[What to work on] Update the text of the records below by replacing every instance of "Privacy Policy" with "Privacy Notice" and changing nothing else. Leave the pictures out of your answer.
[[ Material supplied, beginning ]]
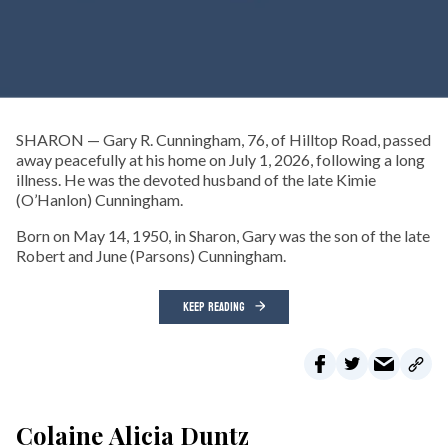
SHARON — Gary R. Cunningham, 76, of Hilltop Road, passed
away peacefully at his home on July 1, 2026, following a long
illness. He was the devoted husband of the late Kimie
(O’Hanlon) Cunningham.
Born on May 14, 1950, in Sharon, Gary was the son of the late
Robert and June (Parsons) Cunningham.
KEEP READING
Colaine Alicia Duntz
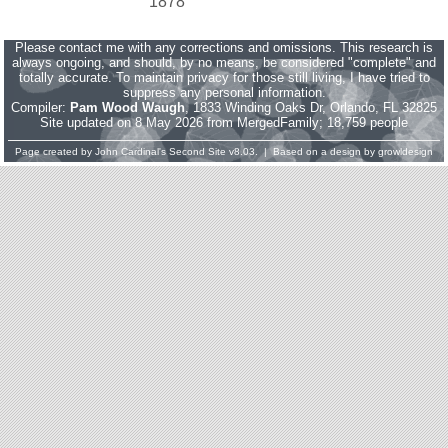
1878
Please contact me with any corrections and omissions. This research is
always ongoing, and should, by no means, be considered "complete" and
totally accurate. To maintain privacy for those still living, I have tried to
suppress any personal information.
Compiler:
Pam Wood Waugh
, 1833 Winding Oaks Dr, Orlando, FL 32825
Site updated on 8 May 2026 from MergedFamily; 18,759 people
Page created by
John Cardinal's
Second Site
v8.03. | Based on a design by
growldesign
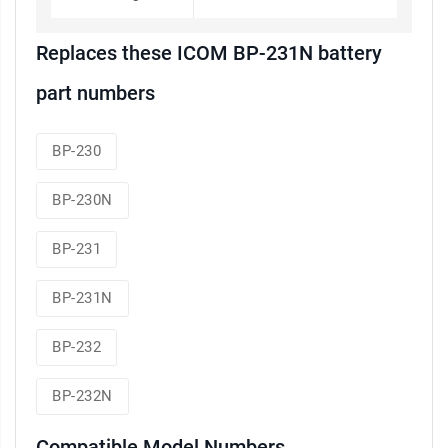
Replaces these ICOM BP-231N battery
part numbers
BP-230
BP-230N
BP-231
BP-231N
BP-232
BP-232N
Compatible Model Numbers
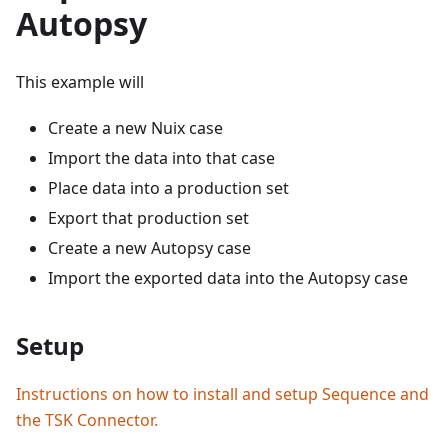
Autopsy
This example will
Create a new Nuix case
Import the data into that case
Place data into a production set
Export that production set
Create a new Autopsy case
Import the exported data into the Autopsy case
Setup
Instructions on how to install and setup Sequence and
the TSK Connector.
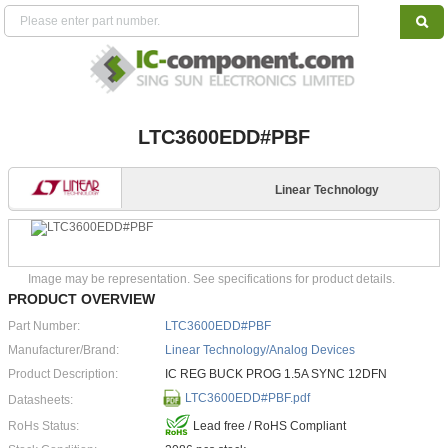
LTC3600EDD#PBF
Linear Technology
Image may be representation. See specifications for product details.
PRODUCT OVERVIEW
Part Number:
LTC3600EDD#PBF
Manufacturer/Brand:
Linear Technology/Analog Devices
Product Description:
IC REG BUCK PROG 1.5A SYNC 12DFN
LTC3600EDD#PBF.pdf
Datasheets:
RoHs Status:
Lead free / RoHS Compliant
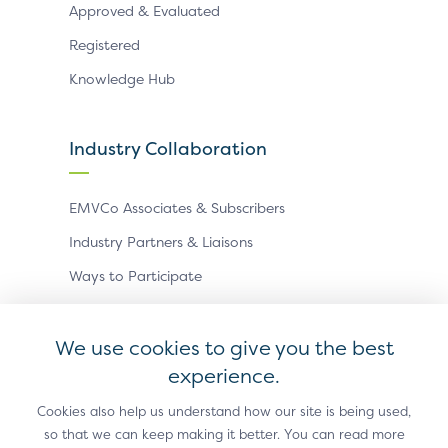
Approved & Evaluated
Registered
Knowledge Hub
Industry Collaboration
EMVCo Associates & Subscribers
Industry Partners & Liaisons
Ways to Participate
Events
We use cookies to give you the best
experience.
Antitrust Policy
Privacy Policy
Accessibility Statement
Terms of Use
Sitemap
Cookie Settings
Cookies also help us understand how our site is being used,
so that we can keep making it better. You can read more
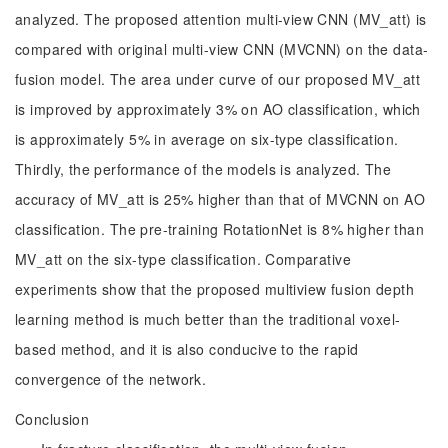
analyzed. The proposed attention multi-view CNN (MV_att) is
compared with original multi-view CNN (MVCNN) on the data-
fusion model. The area under curve of our proposed MV_att
is improved by approximately 3% on AO classification, which
is approximately 5% in average on six-type classification.
Thirdly, the performance of the models is analyzed. The
accuracy of MV_att is 25% higher than that of MVCNN on AO
classification. The pre-training RotationNet is 8% higher than
MV_att on the six-type classification. Comparative
experiments show that the proposed multiview fusion depth
learning method is much better than the traditional voxel-
based method, and it is also conducive to the rapid
convergence of the network.
Conclusion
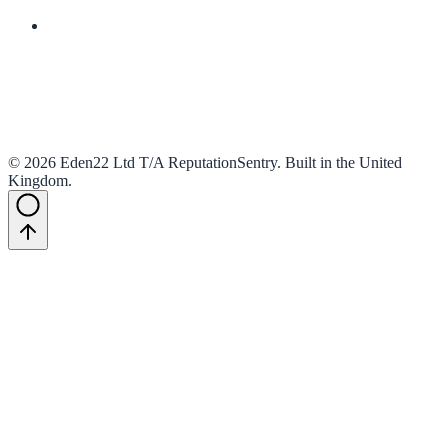
And much more
©
2026
Eden22 Ltd T/A ReputationSentry
.
Built in the United
Kingdom
.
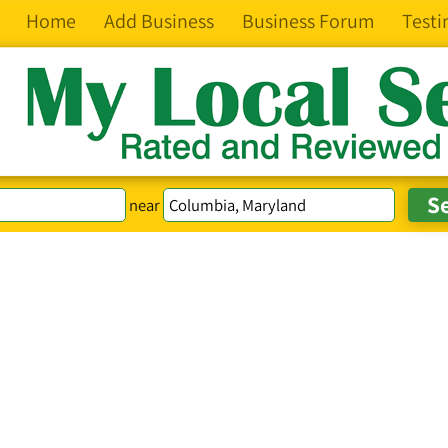
Home
Add Business
Business Forum
Testi
near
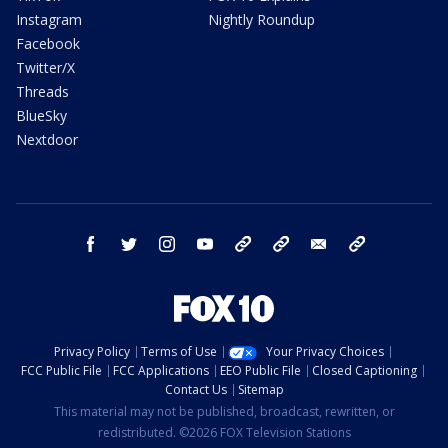
Instagram
Nightly Roundup
Facebook
Twitter/X
Threads
BlueSky
Nextdoor
facebook
twitter
instagram
youtube
tk
bluesky
email
newsletters
Privacy Policy
Terms of Use
Your Privacy Choices
FCC Public File
FCC Applications
EEO Public File
Closed Captioning
Contact Us
Sitemap
This material may not be published, broadcast, rewritten, or
redistributed. ©2026 FOX Television Stations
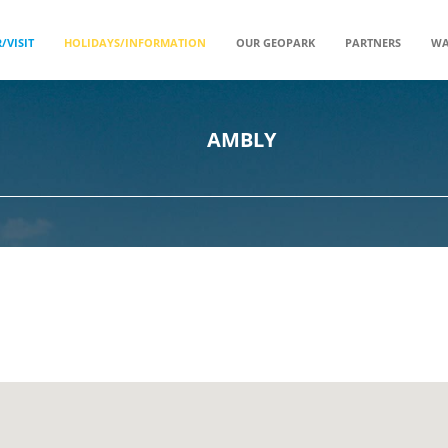
/VISIT
HOLIDAYS/INFORMATION
OUR GEOPARK
PARTNERS
WA
AMBLY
[[ Material supplied, end ]]
[Reply]
SHARON — Gary R. Cunningham, 76, of Hilltop Road, passed
away peacefully at his home on July 1, 2026, following a long
illness. He was the devoted husband of the late Kimie
(O’Hanlon) Cunningham.
Born on May 14, 1950, in Sharon, Gary was the son of the late
Robert and June (Parsons) Cunningham.
KEEP READING
Colaine Alicia Duntz
1878
Please contact me with any corrections and omissions. This research is
always ongoing, and should, by no means, be considered "complete" and
totally accurate. To maintain privacy for those still living, I have tried to
suppress any personal information.
Compiler:
Pam Wood Waugh
, 1833 Winding Oaks Dr, Orlando, FL 32825
Site updated on 8 May 2026 from MergedFamily; 18,759 people
Page created by
John Cardinal's
Second Site
v8.03. | Based on a design by
growldesign
Replaces these ICOM BP-231N battery
part numbers
BP-230
BP-230N
BP-231
BP-231N
BP-232
BP-232N
Compatible Model Numbers
Autopsy
This example will
Create a new Nuix case
Import the data into that case
Place data into a production set
Export that production set
Create a new Autopsy case
Import the exported data into the Autopsy case
Setup
Instructions on how to install and setup Sequence and
the TSK Connector.
LTC3600EDD#PBF
Linear Technology
Image may be representation. See specifications for product details.
PRODUCT OVERVIEW
Part Number:
LTC3600EDD#PBF
Manufacturer/Brand:
Linear Technology/Analog Devices
Product Description:
IC REG BUCK PROG 1.5A SYNC 12DFN
LTC3600EDD#PBF.pdf
Datasheets:
RoHs Status:
Lead free / RoHS Compliant
Approved & Evaluated
Registered
Knowledge Hub
Industry Collaboration
EMVCo Associates & Subscribers
Industry Partners & Liaisons
Ways to Participate
Events
We use cookies to give you the best
experience.
Antitrust Policy
Privacy Notice
Accessibility Statement
Terms of Use
Sitemap
Cookie Settings
Cookies also help us understand how our site is being used,
so that we can keep making it better. You can read more
analyzed. The proposed attention multi-view CNN (MV_att) is
compared with original multi-view CNN (MVCNN) on the data-
fusion model. The area under curve of our proposed MV_att
is improved by approximately 3% on AO classification, which
is approximately 5% in average on six-type classification.
Thirdly, the performance of the models is analyzed. The
accuracy of MV_att is 25% higher than that of MVCNN on AO
classification. The pre-training RotationNet is 8% higher than
MV_att on the six-type classification. Comparative
experiments show that the proposed multiview fusion depth
learning method is much better than the traditional voxel-
based method, and it is also conducive to the rapid
convergence of the network.
Conclusion
And much more
©
2026
Eden22 Ltd T/A ReputationSentry
.
Built in the United
Kingdom
.
Home
Add Business
Business Forum
Testi
near
Instagram
Nightly Roundup
Facebook
Twitter/X
Threads
BlueSky
Nextdoor
facebook
twitter
instagram
youtube
tk
bluesky
email
newsletters
Privacy Notice
Terms of Use
Your Privacy Choices
FCC Public File
FCC Applications
EEO Public File
Closed Captioning
Contact Us
Sitemap
This material may not be published, broadcast, rewritten, or
redistributed. ©2026 FOX Television Stations
/VISIT
HOLIDAYS/INFORMATION
OUR GEOPARK
PARTNERS
WA
AMBLY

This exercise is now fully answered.